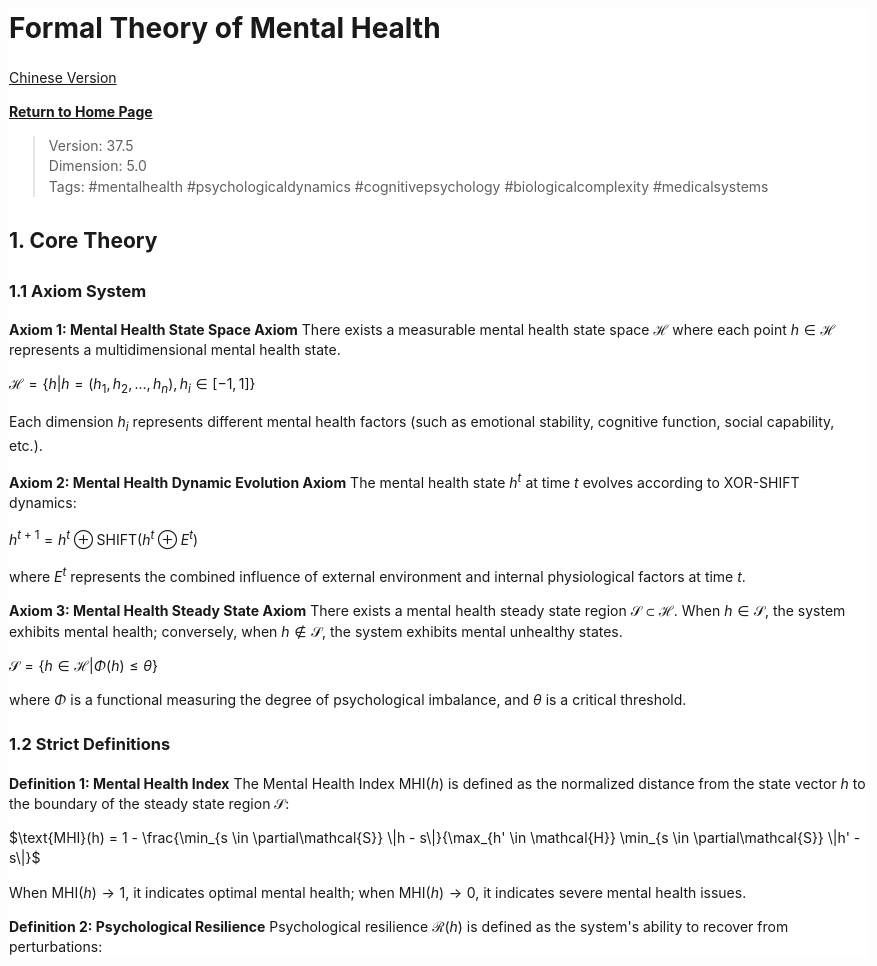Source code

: # Formal Theory of Mental Health

[Chinese Version](formal_theory_mental_health.md)

**[Return to Home Page](../README_en.md)**

> Version: 37.5  
> Dimension: 5.0  
> Tags: #mentalhealth #psychologicaldynamics #cognitivepsychology #biologicalcomplexity #medicalsystems

## 1. Core Theory

### 1.1 Axiom System

**Axiom 1: Mental Health State Space Axiom**
There exists a measurable mental health state space $`\mathcal{H}`$ where each point $`h \in \mathcal{H}`$ represents a multidimensional mental health state.

$`\mathcal{H} = \{h | h = (h_1, h_2, ..., h_n), h_i \in [-1,1]\}`$

Each dimension $`h_i`$ represents different mental health factors (such as emotional stability, cognitive function, social capability, etc.).

**Axiom 2: Mental Health Dynamic Evolution Axiom**
The mental health state $`h^t`$ at time $`t`$ evolves according to XOR-SHIFT dynamics:

$`h^{t+1} = h^t \oplus \text{SHIFT}(h^t \oplus E^t)`$

where $`E^t`$ represents the combined influence of external environment and internal physiological factors at time $`t`$.

**Axiom 3: Mental Health Steady State Axiom**
There exists a mental health steady state region $`\mathcal{S} \subset \mathcal{H}`$. When $`h \in \mathcal{S}`$, the system exhibits mental health; conversely, when $`h \notin \mathcal{S}`$, the system exhibits mental unhealthy states.

$`\mathcal{S} = \{h \in \mathcal{H} | \Phi(h) \leq \theta\}`$

where $`\Phi`$ is a functional measuring the degree of psychological imbalance, and $`\theta`$ is a critical threshold.

### 1.2 Strict Definitions

**Definition 1: Mental Health Index**
The Mental Health Index $`\text{MHI}(h)`$ is defined as the normalized distance from the state vector $`h`$ to the boundary of the steady state region $`\mathcal{S}`$:

$`\text{MHI}(h) = 1 - \frac{\min_{s \in \partial\mathcal{S}} \|h - s\|}{\max_{h' \in \mathcal{H}} \min_{s \in \partial\mathcal{S}} \|h' - s\|}`$

When $`\text{MHI}(h) \to 1`$, it indicates optimal mental health; when $`\text{MHI}(h) \to 0`$, it indicates severe mental health issues.

**Definition 2: Psychological Resilience**
Psychological resilience $`\mathcal{R}(h)`$ is defined as the system's ability to recover from perturbations:
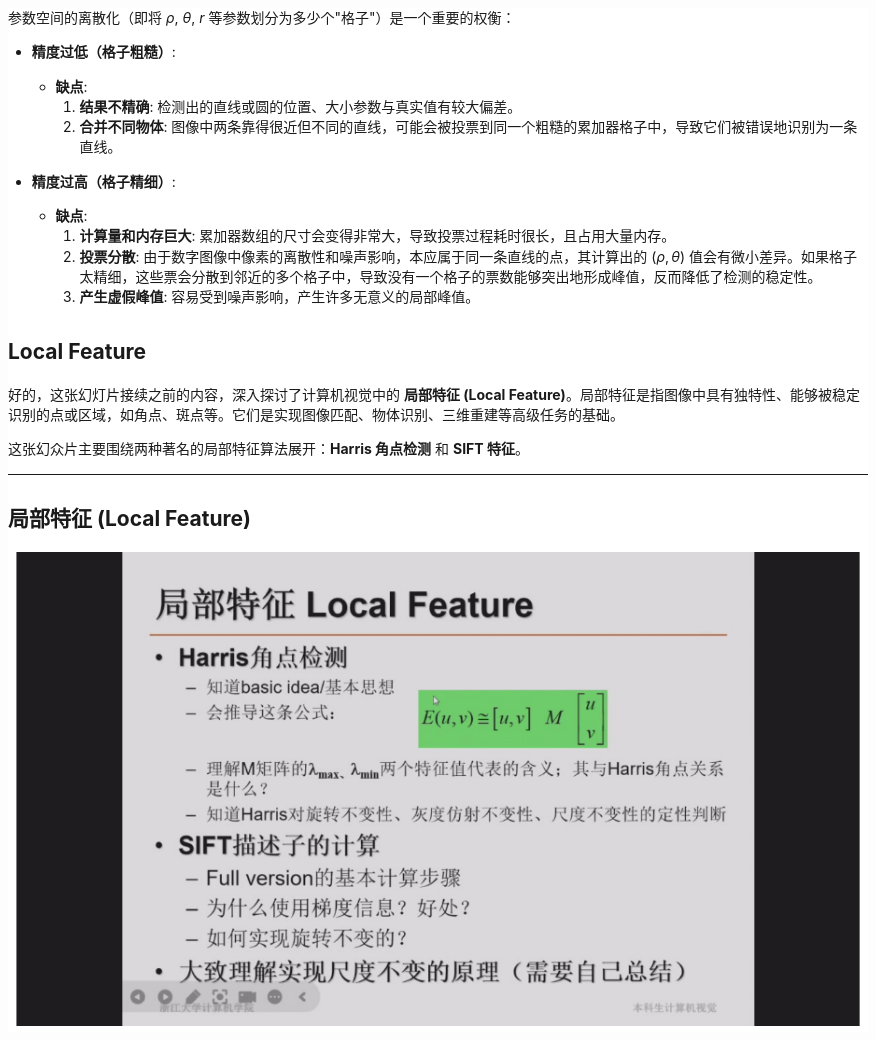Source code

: 参数空间的离散化（即将 $\rho$, $\theta$, $r$ 等参数划分为多少个"格子"）是一个重要的权衡：

  * **精度过低（格子粗糙）**:

      * **缺点**:
        1.  **结果不精确**: 检测出的直线或圆的位置、大小参数与真实值有较大偏差。
        2.  **合并不同物体**: 图像中两条靠得很近但不同的直线，可能会被投票到同一个粗糙的累加器格子中，导致它们被错误地识别为一条直线。

  * **精度过高（格子精细）**:

      * **缺点**:
        1.  **计算量和内存巨大**: 累加器数组的尺寸会变得非常大，导致投票过程耗时很长，且占用大量内存。
        2.  **投票分散**: 由于数字图像中像素的离散性和噪声影响，本应属于同一条直线的点，其计算出的 $(\rho, \theta)$ 值会有微小差异。如果格子太精细，这些票会分散到邻近的多个格子中，导致没有一个格子的票数能够突出地形成峰值，反而降低了检测的稳定性。
        3.  **产生虚假峰值**: 容易受到噪声影响，产生许多无意义的局部峰值。

## Local Feature 

好的，这张幻灯片接续之前的内容，深入探讨了计算机视觉中的 **局部特征 (Local Feature)**。局部特征是指图像中具有独特性、能够被稳定识别的点或区域，如角点、斑点等。它们是实现图像匹配、物体识别、三维重建等高级任务的基础。

这张幻众片主要围绕两种著名的局部特征算法展开：**Harris 角点检测** 和 **SIFT 特征**。

---

## **局部特征 (Local Feature)**

![](./img/4.png)
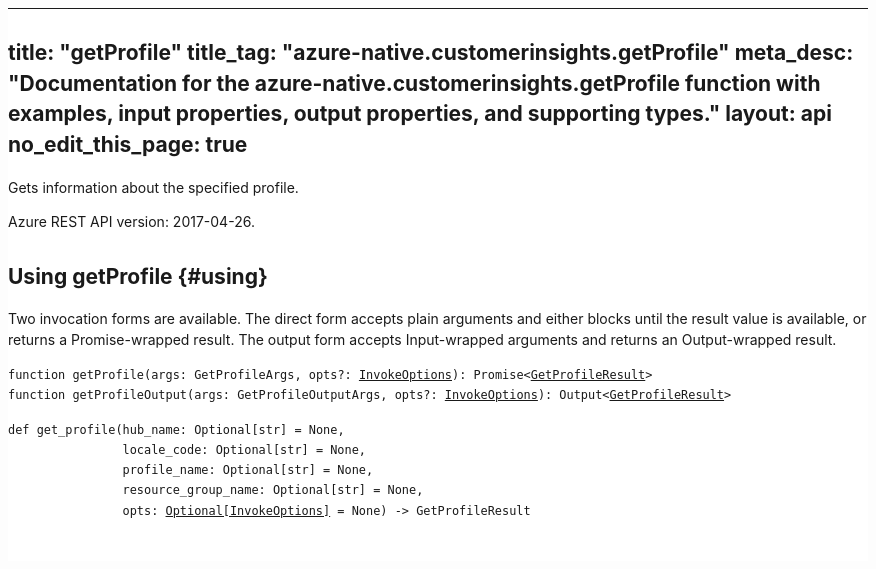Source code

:
---
title: "getProfile"
title_tag: "azure-native.customerinsights.getProfile"
meta_desc: "Documentation for the azure-native.customerinsights.getProfile function with examples, input properties, output properties, and supporting types."
layout: api
no_edit_this_page: true
---






Gets information about the specified profile.

Azure REST API version: 2017-04-26.




## Using getProfile {#using}

Two invocation forms are available. The direct form accepts plain
arguments and either blocks until the result value is available, or
returns a Promise-wrapped result. The output form accepts
Input-wrapped arguments and returns an Output-wrapped result.

<div>
<pulumi-chooser type="language" options="csharp,go,typescript,python,yaml,java"></pulumi-chooser>
</div>


<div>
<pulumi-choosable type="language" values="javascript,typescript">
<div class="highlight"
><pre class="chroma"><code class="language-typescript" data-lang="typescript"
><span class="k">function </span>getProfile<span class="p">(</span><span class="nx">args</span><span class="p">:</span> <span class="nx">GetProfileArgs</span><span class="p">,</span> <span class="nx">opts</span><span class="p">?:</span> <span class="nx"><a href="/docs/reference/pkg/nodejs/pulumi/pulumi/#InvokeOptions">InvokeOptions</a></span><span class="p">): Promise&lt;<span class="nx"><a href="#result">GetProfileResult</a></span>></span
><span class="k">
function </span>getProfileOutput<span class="p">(</span><span class="nx">args</span><span class="p">:</span> <span class="nx">GetProfileOutputArgs</span><span class="p">,</span> <span class="nx">opts</span><span class="p">?:</span> <span class="nx"><a href="/docs/reference/pkg/nodejs/pulumi/pulumi/#InvokeOptions">InvokeOptions</a></span><span class="p">): Output&lt;<span class="nx"><a href="#result">GetProfileResult</a></span>></span
></code></pre></div>
</pulumi-choosable>
</div>


<div>
<pulumi-choosable type="language" values="python">
<div class="highlight"><pre class="chroma"><code class="language-python" data-lang="python"
><span class="k">def </span>get_profile<span class="p">(</span><span class="nx">hub_name</span><span class="p">:</span> <span class="nx">Optional[str]</span> = None<span class="p">,</span>
                <span class="nx">locale_code</span><span class="p">:</span> <span class="nx">Optional[str]</span> = None<span class="p">,</span>
                <span class="nx">profile_name</span><span class="p">:</span> <span class="nx">Optional[str]</span> = None<span class="p">,</span>
                <span class="nx">resource_group_name</span><span class="p">:</span> <span class="nx">Optional[str]</span> = None<span class="p">,</span>
                <span class="nx">opts</span><span class="p">:</span> <span class="nx"><a href="/docs/reference/pkg/python/pulumi/#pulumi.InvokeOptions">Optional[InvokeOptions]</a></span> = None<span class="p">) -&gt;</span> <span>GetProfileResult</span
><span class="k">
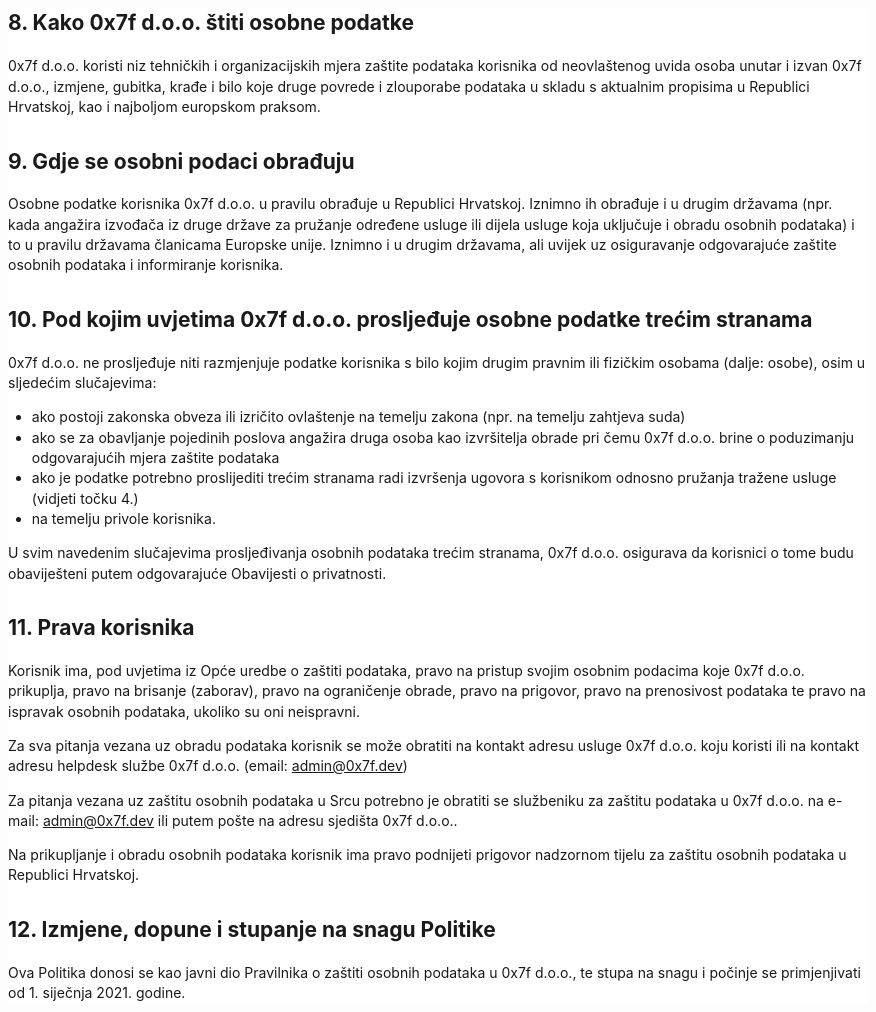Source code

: ## 8. Kako 0x7f d.o.o. štiti osobne podatke

0x7f d.o.o. koristi niz tehničkih i organizacijskih mjera zaštite podataka korisnika od neovlaštenog uvida osoba unutar i izvan 0x7f d.o.o., izmjene, gubitka, krađe i bilo koje druge povrede i zlouporabe podataka u skladu s aktualnim propisima u Republici Hrvatskoj, kao i najboljom europskom praksom.

## 9. Gdje se osobni podaci obrađuju

Osobne podatke korisnika 0x7f d.o.o. u pravilu obrađuje u Republici Hrvatskoj. Iznimno ih obrađuje i u drugim državama (npr. kada angažira izvođača iz druge države za pružanje određene usluge ili dijela usluge koja uključuje i obradu osobnih podataka) i to u pravilu državama članicama Europske unije. Iznimno i u drugim državama, ali uvijek uz osiguravanje odgovarajuće zaštite osobnih podataka i informiranje korisnika.

## 10. Pod kojim uvjetima 0x7f d.o.o. prosljeđuje osobne podatke trećim stranama

0x7f d.o.o. ne prosljeđuje niti razmjenjuje podatke korisnika s bilo kojim drugim pravnim ili fizičkim osobama (dalje: osobe), osim u sljedećim slučajevima:

- ako postoji zakonska obveza ili izričito ovlaštenje na temelju zakona (npr. na temelju zahtjeva suda)
- ako se za obavljanje pojedinih poslova angažira druga osoba kao izvršitelja obrade pri čemu 0x7f d.o.o. brine o poduzimanju odgovarajućih mjera zaštite podataka
- ako je podatke potrebno proslijediti trećim stranama radi izvršenja ugovora s korisnikom odnosno pružanja tražene usluge (vidjeti točku 4.)
- na temelju privole korisnika.

U svim navedenim slučajevima prosljeđivanja osobnih podataka trećim stranama, 0x7f d.o.o. osigurava da korisnici o tome budu obaviješteni putem odgovarajuće Obavijesti o privatnosti.

## 11. Prava korisnika

Korisnik ima, pod uvjetima iz Opće uredbe o zaštiti podataka, pravo na pristup svojim osobnim podacima koje 0x7f d.o.o. prikuplja, pravo na brisanje (zaborav), pravo na ograničenje obrade, pravo na prigovor, pravo na prenosivost podataka te pravo na ispravak osobnih podataka, ukoliko su oni neispravni.

Za sva pitanja vezana uz obradu podataka korisnik se može obratiti na kontakt adresu usluge 0x7f d.o.o. koju koristi ili na kontakt adresu helpdesk službe 0x7f d.o.o. (email: admin@0x7f.dev)

Za pitanja vezana uz zaštitu osobnih podataka u Srcu potrebno je obratiti se službeniku za zaštitu podataka u 0x7f d.o.o. na e-mail: admin@0x7f.dev ili putem pošte na adresu sjedišta 0x7f d.o.o..

Na prikupljanje i obradu osobnih podataka korisnik ima pravo podnijeti prigovor nadzornom tijelu za zaštitu osobnih podataka u Republici Hrvatskoj.

## 12. Izmjene, dopune i stupanje na snagu Politike

Ova Politika donosi se kao javni dio Pravilnika o zaštiti osobnih podataka u 0x7f d.o.o., te stupa na snagu i počinje se primjenjivati od 1. siječnja 2021. godine.
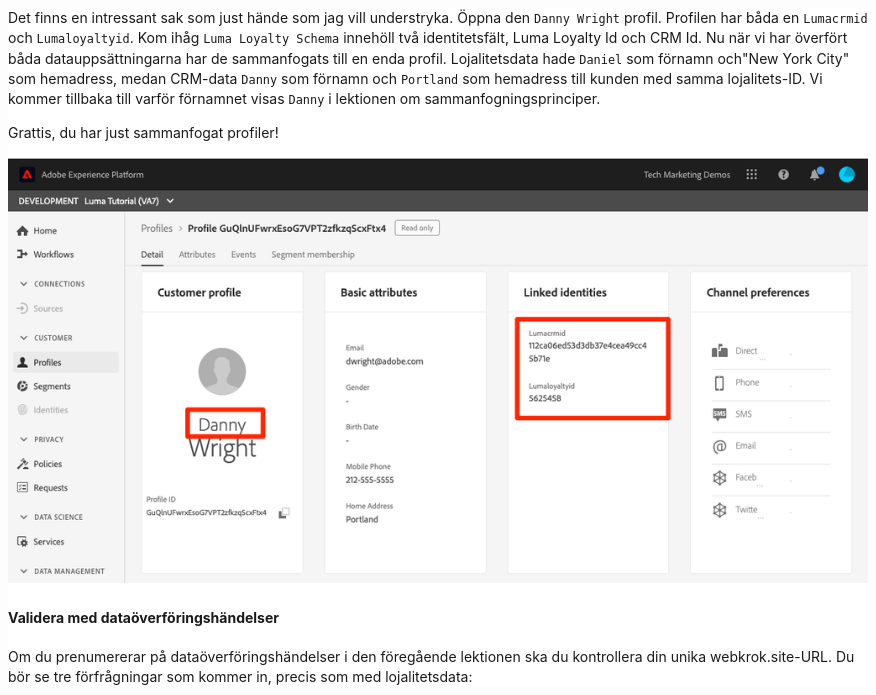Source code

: Det finns en intressant sak som just hände som jag vill understryka. Öppna den `Danny Wright` profil. Profilen har båda en `Lumacrmid` och `Lumaloyaltyid`. Kom ihåg `Luma Loyalty Schema` innehöll två identitetsfält, Luma Loyalty Id och CRM Id. Nu när vi har överfört båda datauppsättningarna har de sammanfogats till en enda profil. Lojalitetsdata hade `Daniel` som förnamn och&quot;New York City&quot; som hemadress, medan CRM-data `Danny` som förnamn och `Portland` som hemadress till kunden med samma lojalitets-ID. Vi kommer tillbaka till varför förnamnet visas `Danny` i lektionen om sammanfogningsprinciper.

Grattis, du har just sammanfogat profiler!

![Sammanfogad profil ](assets/ingestion-crm-profileLinkedIdentities.png)

#### Validera med dataöverföringshändelser

Om du prenumererar på dataöverföringshändelser i den föregående lektionen ska du kontrollera din unika webkrok.site-URL. Du bör se tre förfrågningar som kommer in, precis som med lojalitetsdata:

======

Aim of the exercise:
Please write out the lines that run from the one with "#### Validera med dataöverföringshändelser" to the end of the records, both included, exactly as they appear.

Answer to this problem:
#### Validera med dataöverföringshändelser

Om du prenumererar på dataöverföringshändelser i den föregående lektionen ska du kontrollera din unika webkrok.site-URL. Du bör se tre förfrågningar som kommer in, precis som med lojalitetsdata:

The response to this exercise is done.